[Dataset entries]
──────────────────────────────
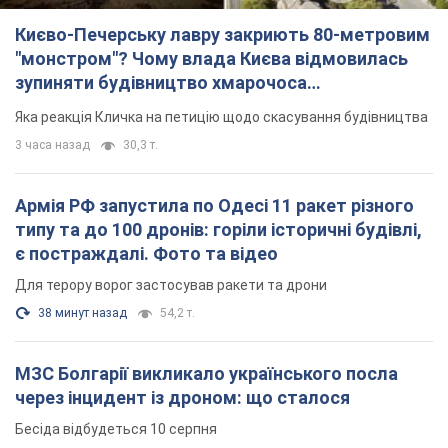
Києво-Печерську лавру закриють 80-метровим
"монстром"? Чому влада Києва відмовилась
зупиняти будівництво хмарочоса
"московського вірянина"
Яка реакція Кличка на петицію щодо скасування будівництва
3 часа назад
30,3 т.
Армія РФ запустила по Одесі 11 ракет різного
типу та до 100 дронів: горіли історичні будівлі,
є постраждалі. Фото та відео
Для терору ворог застосував ракети та дрони
38 минут назад
54,2 т.
МЗС Болгарії викликало українського посла
через інцидент із дроном: що сталося
Бесіда відбудеться 10 серпня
──────────────────────────────
Convert the text of the listing above into a numbered list with one line per item, omitting blank lines and the pictures.

1. Києво-Печерську лавру закриють 80-метровим
2. "монстром"? Чому влада Києва відмовилась
3. зупиняти будівництво хмарочоса
4. "московського вірянина"
5. Яка реакція Кличка на петицію щодо скасування будівництва
6. 3 часа назад
7. 30,3 т.
8. Армія РФ запустила по Одесі 11 ракет різного
9. типу та до 100 дронів: горіли історичні будівлі,
10. є постраждалі. Фото та відео
11. Для терору ворог застосував ракети та дрони
12. 38 минут назад
13. 54,2 т.
14. МЗС Болгарії викликало українського посла
15. через інцидент із дроном: що сталося
16. Бесіда відбудеться 10 серпня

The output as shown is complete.